RECORD SET:
---
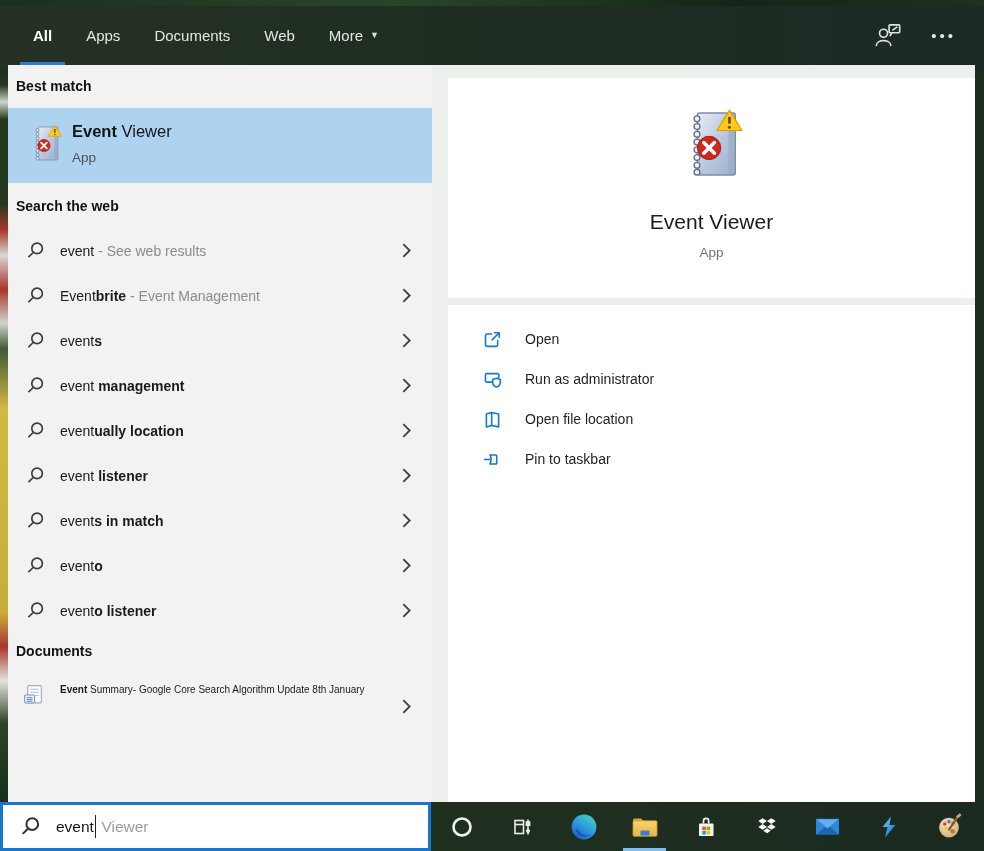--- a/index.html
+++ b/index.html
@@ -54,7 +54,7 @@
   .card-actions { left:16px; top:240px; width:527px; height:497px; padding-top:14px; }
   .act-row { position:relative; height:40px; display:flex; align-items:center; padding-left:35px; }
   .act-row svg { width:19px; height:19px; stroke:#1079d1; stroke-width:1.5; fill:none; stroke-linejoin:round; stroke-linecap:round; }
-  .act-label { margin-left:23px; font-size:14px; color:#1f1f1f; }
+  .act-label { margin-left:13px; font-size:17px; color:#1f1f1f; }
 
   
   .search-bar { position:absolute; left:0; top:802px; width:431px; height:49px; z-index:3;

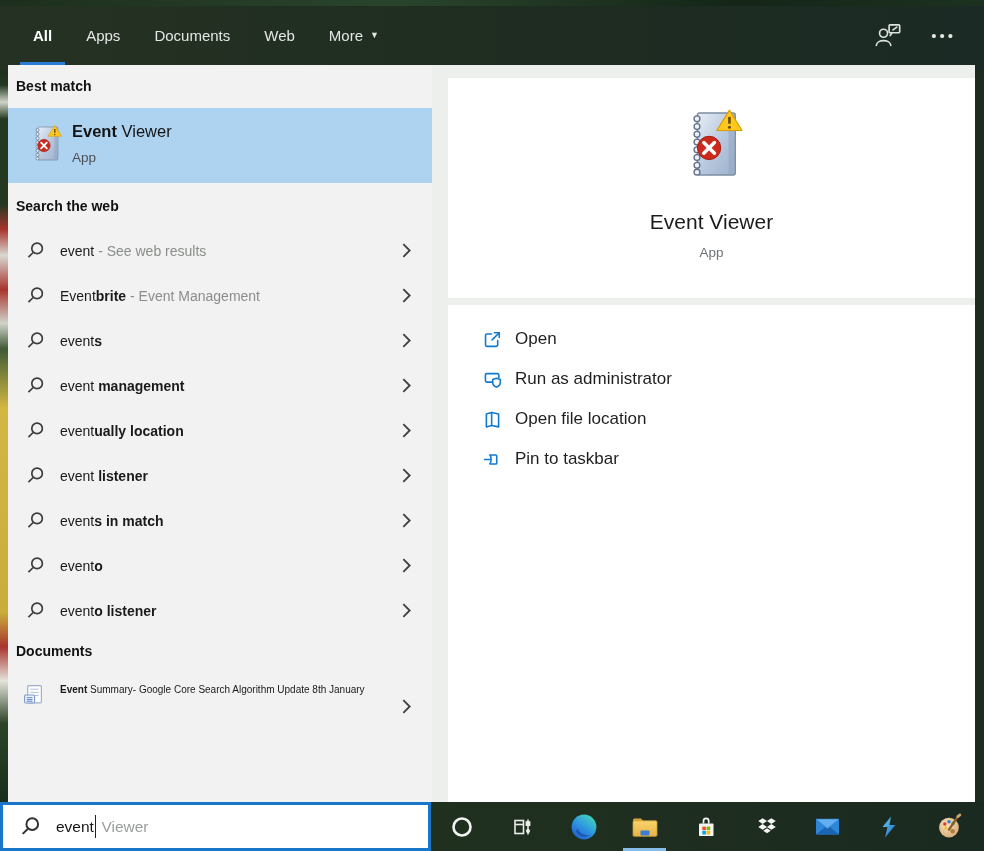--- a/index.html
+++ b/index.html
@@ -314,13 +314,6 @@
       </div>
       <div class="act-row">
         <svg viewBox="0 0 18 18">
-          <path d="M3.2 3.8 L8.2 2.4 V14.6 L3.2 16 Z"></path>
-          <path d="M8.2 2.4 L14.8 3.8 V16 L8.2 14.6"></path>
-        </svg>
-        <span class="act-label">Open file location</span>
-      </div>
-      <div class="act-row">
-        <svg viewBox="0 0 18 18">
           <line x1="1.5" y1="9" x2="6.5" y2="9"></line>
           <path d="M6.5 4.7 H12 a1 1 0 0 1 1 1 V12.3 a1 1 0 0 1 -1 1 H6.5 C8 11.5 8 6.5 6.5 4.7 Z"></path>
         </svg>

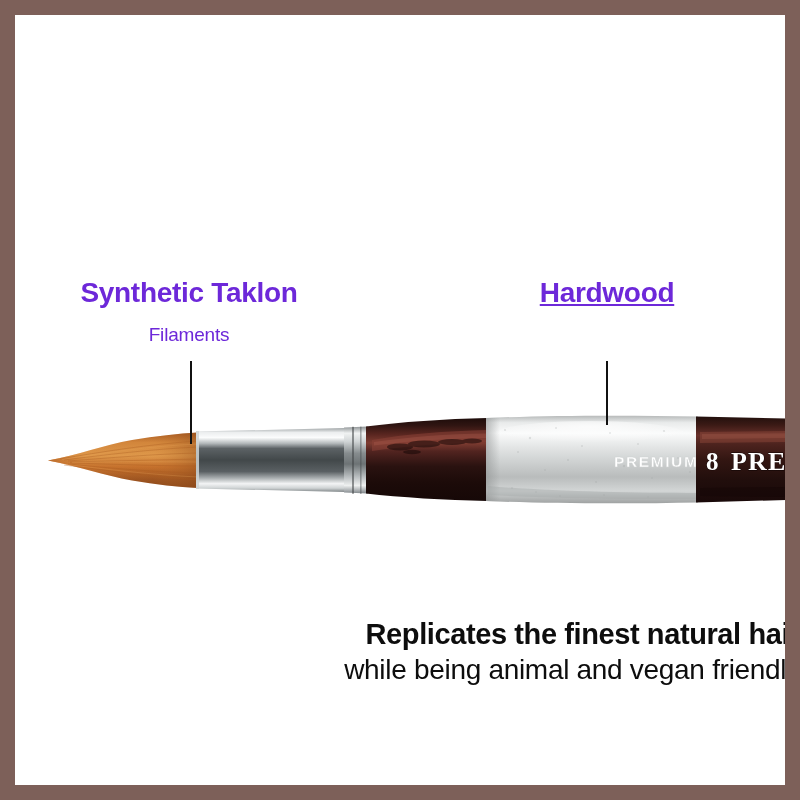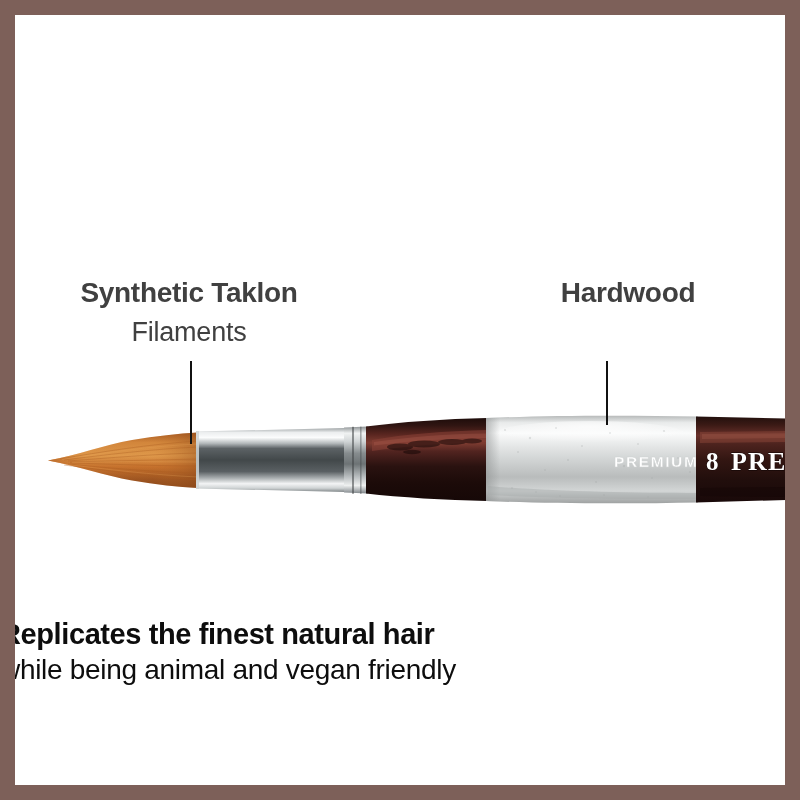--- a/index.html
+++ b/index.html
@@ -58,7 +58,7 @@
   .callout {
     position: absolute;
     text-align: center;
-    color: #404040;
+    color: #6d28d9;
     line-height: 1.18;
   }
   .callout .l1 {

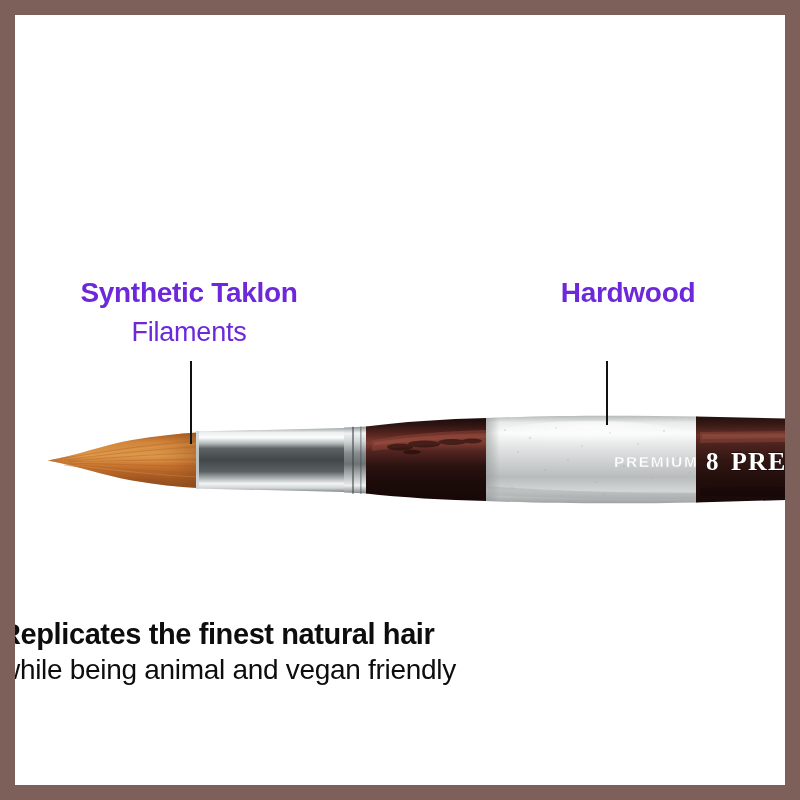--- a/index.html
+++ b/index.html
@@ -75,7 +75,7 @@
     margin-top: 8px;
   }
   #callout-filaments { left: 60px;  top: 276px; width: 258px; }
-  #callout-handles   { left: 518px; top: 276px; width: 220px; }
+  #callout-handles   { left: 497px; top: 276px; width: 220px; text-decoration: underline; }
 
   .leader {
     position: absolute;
---
DIRECTIVE:
Each record above must be set down again unchanged, with its pictures left out.

EXPECTED ANSWER:
--- a/index.html
+++ b/index.html
@@ -54,7 +54,7 @@
   .card-actions { left:16px; top:240px; width:527px; height:497px; padding-top:14px; }
   .act-row { position:relative; height:40px; display:flex; align-items:center; padding-left:35px; }
   .act-row svg { width:19px; height:19px; stroke:#1079d1; stroke-width:1.5; fill:none; stroke-linejoin:round; stroke-linecap:round; }
-  .act-label { margin-left:23px; font-size:14px; color:#1f1f1f; }
+  .act-label { margin-left:13px; font-size:17px; color:#1f1f1f; }
 
   
   .search-bar { position:absolute; left:0; top:802px; width:431px; height:49px; z-index:3;

--- a/index.html
+++ b/index.html
@@ -314,13 +314,6 @@
       </div>
       <div class="act-row">
         <svg viewBox="0 0 18 18">
-          <path d="M3.2 3.8 L8.2 2.4 V14.6 L3.2 16 Z"></path>
-          <path d="M8.2 2.4 L14.8 3.8 V16 L8.2 14.6"></path>
-        </svg>
-        <span class="act-label">Open file location</span>
-      </div>
-      <div class="act-row">
-        <svg viewBox="0 0 18 18">
           <line x1="1.5" y1="9" x2="6.5" y2="9"></line>
           <path d="M6.5 4.7 H12 a1 1 0 0 1 1 1 V12.3 a1 1 0 0 1 -1 1 H6.5 C8 11.5 8 6.5 6.5 4.7 Z"></path>
         </svg>

--- a/index.html
+++ b/index.html
@@ -58,7 +58,7 @@
   .callout {
     position: absolute;
     text-align: center;
-    color: #404040;
+    color: #6d28d9;
     line-height: 1.18;
   }
   .callout .l1 {

--- a/index.html
+++ b/index.html
@@ -75,7 +75,7 @@
     margin-top: 8px;
   }
   #callout-filaments { left: 60px;  top: 276px; width: 258px; }
-  #callout-handles   { left: 518px; top: 276px; width: 220px; }
+  #callout-handles   { left: 497px; top: 276px; width: 220px; text-decoration: underline; }
 
   .leader {
     position: absolute;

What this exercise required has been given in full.